The problem: For each line of the listing that includes the word "requirements", show the whole line.

Material for the task:
━━━━━━━━
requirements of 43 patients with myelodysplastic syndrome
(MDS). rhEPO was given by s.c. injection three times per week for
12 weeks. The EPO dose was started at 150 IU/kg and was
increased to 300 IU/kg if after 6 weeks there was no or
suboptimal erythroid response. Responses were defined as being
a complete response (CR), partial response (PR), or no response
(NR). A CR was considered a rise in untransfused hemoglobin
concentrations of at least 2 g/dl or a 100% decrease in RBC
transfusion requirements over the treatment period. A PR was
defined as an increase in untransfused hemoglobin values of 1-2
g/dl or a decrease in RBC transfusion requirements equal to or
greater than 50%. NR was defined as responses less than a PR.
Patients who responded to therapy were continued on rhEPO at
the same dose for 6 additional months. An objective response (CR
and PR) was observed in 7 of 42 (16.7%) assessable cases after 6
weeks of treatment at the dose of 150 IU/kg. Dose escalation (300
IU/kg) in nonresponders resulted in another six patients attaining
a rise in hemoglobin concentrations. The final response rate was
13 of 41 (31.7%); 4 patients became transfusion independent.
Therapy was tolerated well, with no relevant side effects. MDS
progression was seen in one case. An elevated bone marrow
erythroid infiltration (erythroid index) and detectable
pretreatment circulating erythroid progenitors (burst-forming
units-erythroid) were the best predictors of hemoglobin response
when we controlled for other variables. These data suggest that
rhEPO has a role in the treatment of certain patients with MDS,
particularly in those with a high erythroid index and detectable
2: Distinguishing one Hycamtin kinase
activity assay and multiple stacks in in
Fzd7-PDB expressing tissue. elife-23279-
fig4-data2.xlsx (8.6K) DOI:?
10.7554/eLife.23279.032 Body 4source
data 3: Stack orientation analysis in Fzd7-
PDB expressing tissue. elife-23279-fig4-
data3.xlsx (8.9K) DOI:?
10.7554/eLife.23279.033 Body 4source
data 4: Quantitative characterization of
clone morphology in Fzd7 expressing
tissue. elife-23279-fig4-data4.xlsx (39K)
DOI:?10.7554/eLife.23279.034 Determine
━━━━━━━━
Expected answer:
requirements of 43 patients with myelodysplastic syndrome
transfusion requirements over the treatment period. A PR was
g/dl or a decrease in RBC transfusion requirements equal to or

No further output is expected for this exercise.